Cognitive Neuroscience - Comprehensive Lecture Notes (ENGLISH)
Emergence of Cognitive Neuroscience
Emerged from a blend of neuroscience (brain structure/function) and cognitive psychology (mental processes as information processing).
Phineas Gage Case (1848): A foundational case showing specific impairments (personality change) from focal brain damage (left frontal lobe), illustrating localization of function.
Franz Joseph Gall (Phrenology): Early, albeit flawed, theory proposing specific mental faculties reside in distinct brain regions.
Localizationist View: Evidence accumulated for region-specific functions:
Marc Dax: Left-hemisphere lesions linked to speech deficits.
John Hughlings Jackson: Topographic organization of the cerebral cortex.
Paul Broca (1861): Lesion in left inferior frontal lobe (Broca's area) linked to impaired speech production.
Carl Wernicke (1876): Lesion in left posterior temporal-parietal junction (Wernicke's area) linked to impaired language comprehension and nonsensical speech.

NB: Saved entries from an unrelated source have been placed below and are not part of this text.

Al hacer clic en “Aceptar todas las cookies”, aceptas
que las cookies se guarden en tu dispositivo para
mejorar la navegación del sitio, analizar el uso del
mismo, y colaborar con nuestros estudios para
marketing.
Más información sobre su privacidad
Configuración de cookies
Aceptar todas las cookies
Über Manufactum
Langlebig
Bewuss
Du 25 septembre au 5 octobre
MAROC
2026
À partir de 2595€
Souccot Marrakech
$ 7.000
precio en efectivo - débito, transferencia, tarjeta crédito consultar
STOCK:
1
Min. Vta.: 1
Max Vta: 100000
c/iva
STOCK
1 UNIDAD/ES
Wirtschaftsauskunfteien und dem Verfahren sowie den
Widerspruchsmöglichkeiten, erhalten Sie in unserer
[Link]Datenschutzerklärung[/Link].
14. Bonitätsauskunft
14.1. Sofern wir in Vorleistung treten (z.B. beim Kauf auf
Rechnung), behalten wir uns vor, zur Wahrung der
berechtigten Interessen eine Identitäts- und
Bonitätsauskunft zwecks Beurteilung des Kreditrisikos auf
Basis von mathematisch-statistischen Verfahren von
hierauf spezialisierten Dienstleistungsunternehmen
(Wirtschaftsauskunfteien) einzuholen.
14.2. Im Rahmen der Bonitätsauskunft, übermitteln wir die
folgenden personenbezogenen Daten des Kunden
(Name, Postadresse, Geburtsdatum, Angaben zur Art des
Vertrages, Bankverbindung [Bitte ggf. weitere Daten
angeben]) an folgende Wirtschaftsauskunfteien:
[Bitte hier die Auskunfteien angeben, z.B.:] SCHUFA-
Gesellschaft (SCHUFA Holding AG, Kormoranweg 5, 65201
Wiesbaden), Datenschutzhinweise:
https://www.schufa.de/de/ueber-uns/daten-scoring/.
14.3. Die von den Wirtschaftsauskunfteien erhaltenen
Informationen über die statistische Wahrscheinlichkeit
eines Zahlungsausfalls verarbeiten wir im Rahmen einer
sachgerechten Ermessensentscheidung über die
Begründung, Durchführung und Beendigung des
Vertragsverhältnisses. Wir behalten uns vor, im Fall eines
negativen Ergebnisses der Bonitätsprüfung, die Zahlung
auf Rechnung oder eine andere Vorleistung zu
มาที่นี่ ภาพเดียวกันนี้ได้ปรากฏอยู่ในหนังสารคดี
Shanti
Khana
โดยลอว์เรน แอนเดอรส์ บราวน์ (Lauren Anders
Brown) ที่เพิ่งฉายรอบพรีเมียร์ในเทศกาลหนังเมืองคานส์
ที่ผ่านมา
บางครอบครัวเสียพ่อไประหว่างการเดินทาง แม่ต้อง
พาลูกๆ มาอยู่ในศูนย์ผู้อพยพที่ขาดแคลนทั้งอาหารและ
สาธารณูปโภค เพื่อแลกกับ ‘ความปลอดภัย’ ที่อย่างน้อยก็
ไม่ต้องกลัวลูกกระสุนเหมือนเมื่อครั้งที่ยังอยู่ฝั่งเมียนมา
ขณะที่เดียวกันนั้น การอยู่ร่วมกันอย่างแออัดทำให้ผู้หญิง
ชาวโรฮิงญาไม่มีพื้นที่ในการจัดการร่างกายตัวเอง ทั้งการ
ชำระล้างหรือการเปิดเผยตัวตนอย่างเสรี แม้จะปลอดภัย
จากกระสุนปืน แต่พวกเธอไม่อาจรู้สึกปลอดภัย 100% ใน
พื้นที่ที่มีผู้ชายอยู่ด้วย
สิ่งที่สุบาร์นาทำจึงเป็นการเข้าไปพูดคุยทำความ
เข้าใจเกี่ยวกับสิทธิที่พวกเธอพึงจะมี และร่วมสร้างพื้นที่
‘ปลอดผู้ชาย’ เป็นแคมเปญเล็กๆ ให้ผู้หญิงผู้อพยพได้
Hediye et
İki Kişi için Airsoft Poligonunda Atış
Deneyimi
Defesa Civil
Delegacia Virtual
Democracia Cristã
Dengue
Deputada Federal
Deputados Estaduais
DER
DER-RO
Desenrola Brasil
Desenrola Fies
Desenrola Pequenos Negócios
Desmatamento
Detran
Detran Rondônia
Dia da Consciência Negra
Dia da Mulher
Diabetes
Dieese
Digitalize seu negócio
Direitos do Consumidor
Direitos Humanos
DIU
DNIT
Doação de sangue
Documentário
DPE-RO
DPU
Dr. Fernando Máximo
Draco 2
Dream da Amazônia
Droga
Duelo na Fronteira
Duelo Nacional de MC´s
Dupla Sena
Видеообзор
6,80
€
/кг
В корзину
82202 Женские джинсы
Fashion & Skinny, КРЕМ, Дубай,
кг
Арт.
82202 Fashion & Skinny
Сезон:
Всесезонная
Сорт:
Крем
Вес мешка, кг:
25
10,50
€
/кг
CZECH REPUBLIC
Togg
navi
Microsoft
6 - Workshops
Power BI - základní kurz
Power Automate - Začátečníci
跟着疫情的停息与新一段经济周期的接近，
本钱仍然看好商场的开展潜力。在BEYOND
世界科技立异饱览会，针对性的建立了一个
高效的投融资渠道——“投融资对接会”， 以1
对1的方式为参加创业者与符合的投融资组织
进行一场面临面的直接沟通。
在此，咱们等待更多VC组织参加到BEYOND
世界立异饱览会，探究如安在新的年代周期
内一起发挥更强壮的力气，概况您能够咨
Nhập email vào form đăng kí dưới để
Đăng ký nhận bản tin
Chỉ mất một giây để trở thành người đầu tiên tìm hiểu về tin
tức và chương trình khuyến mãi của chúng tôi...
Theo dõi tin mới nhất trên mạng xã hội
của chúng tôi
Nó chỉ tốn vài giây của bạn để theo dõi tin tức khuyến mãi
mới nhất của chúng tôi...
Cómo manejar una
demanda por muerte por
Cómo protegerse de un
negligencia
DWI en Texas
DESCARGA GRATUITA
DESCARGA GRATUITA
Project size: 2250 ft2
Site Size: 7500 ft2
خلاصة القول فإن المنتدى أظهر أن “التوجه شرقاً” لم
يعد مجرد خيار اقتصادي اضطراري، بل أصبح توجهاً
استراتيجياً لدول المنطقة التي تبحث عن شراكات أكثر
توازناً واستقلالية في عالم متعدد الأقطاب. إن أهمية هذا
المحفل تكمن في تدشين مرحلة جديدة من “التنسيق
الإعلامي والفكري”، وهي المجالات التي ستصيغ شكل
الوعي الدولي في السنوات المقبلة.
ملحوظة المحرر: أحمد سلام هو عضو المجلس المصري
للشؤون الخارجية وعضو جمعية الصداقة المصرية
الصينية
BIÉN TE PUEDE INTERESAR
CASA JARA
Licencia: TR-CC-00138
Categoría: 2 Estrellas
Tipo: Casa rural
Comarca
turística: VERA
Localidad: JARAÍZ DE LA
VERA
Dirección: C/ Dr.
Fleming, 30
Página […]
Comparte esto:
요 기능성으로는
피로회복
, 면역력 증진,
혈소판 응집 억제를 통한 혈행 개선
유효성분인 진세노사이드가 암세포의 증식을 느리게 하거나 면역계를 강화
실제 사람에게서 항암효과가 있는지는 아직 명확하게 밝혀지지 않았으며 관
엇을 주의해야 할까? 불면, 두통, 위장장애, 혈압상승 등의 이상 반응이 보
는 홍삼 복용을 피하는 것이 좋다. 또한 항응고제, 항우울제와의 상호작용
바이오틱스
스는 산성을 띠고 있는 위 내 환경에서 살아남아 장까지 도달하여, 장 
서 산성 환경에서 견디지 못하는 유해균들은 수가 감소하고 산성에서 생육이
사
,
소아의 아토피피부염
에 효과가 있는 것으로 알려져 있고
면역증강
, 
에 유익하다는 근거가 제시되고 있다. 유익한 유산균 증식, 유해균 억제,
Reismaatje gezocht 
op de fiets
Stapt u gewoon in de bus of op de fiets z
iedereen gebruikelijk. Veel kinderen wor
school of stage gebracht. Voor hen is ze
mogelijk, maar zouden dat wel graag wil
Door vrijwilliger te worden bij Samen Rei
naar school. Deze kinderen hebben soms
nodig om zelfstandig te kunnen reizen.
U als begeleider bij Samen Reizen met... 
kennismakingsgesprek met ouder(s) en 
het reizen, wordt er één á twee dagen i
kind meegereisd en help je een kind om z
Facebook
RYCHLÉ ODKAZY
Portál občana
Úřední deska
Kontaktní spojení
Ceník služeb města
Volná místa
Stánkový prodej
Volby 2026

Korbinian Brodmann (1909): Identified 52 distinct cortical regions (Brodmann areas) based on cytoarchitecture, forming a basis for functional mapping.
Cellular Basis of Cognitive Neuroscience
Camillo Golgi (1873): Developed the silver staining technique to visualize individual neurons.
Santiago Ramón y Cajal: Used Golgi's technique to establish the Neuron Doctrine (nervous system composed of discrete, individual cells). Both shared the 1906 Nobel Prize.
Cognitive Psychology's Contributions to Cognitive Neuroscience
Information-Processing View: Mental activity as processing information, involving mental representations and internal transformations (e.g., ability to read jumbled text).
Reaction Time (RT): Used as a proxy for processing speed and cognitive efficiency.
Key Figures & Tasks:
Mike Posner: Used cognitive letter-matching and Posner Cueing Task to show attention modulates processing speed.
Saul Sternberg: Used RT paradigms to describe serial processing stages in memory recall.
Methods in Cognitive Neuroscience
EEG (Electroencephalography): Measures electrical activity from the scalp (first human studies in 1924).
fMRI (Functional Magnetic Resonance Imaging): Measures brain activity via BOLD signals (first studies in early 1990s).
These methods link cognitive tasks to neural substrates and dynamics.
Definition and Scope
Cognitive Science emerged in 1956 (George A. Miller).
Cognitive Neuroscience established in 1977 and coined in 1976 by Mike Gazzaniga and George Armitage Miller, bridging the study of the mind with the brain.
Focus: Investigate cognitive deficits due to brain lesions; emphasizes biological factors/genetics in mental health.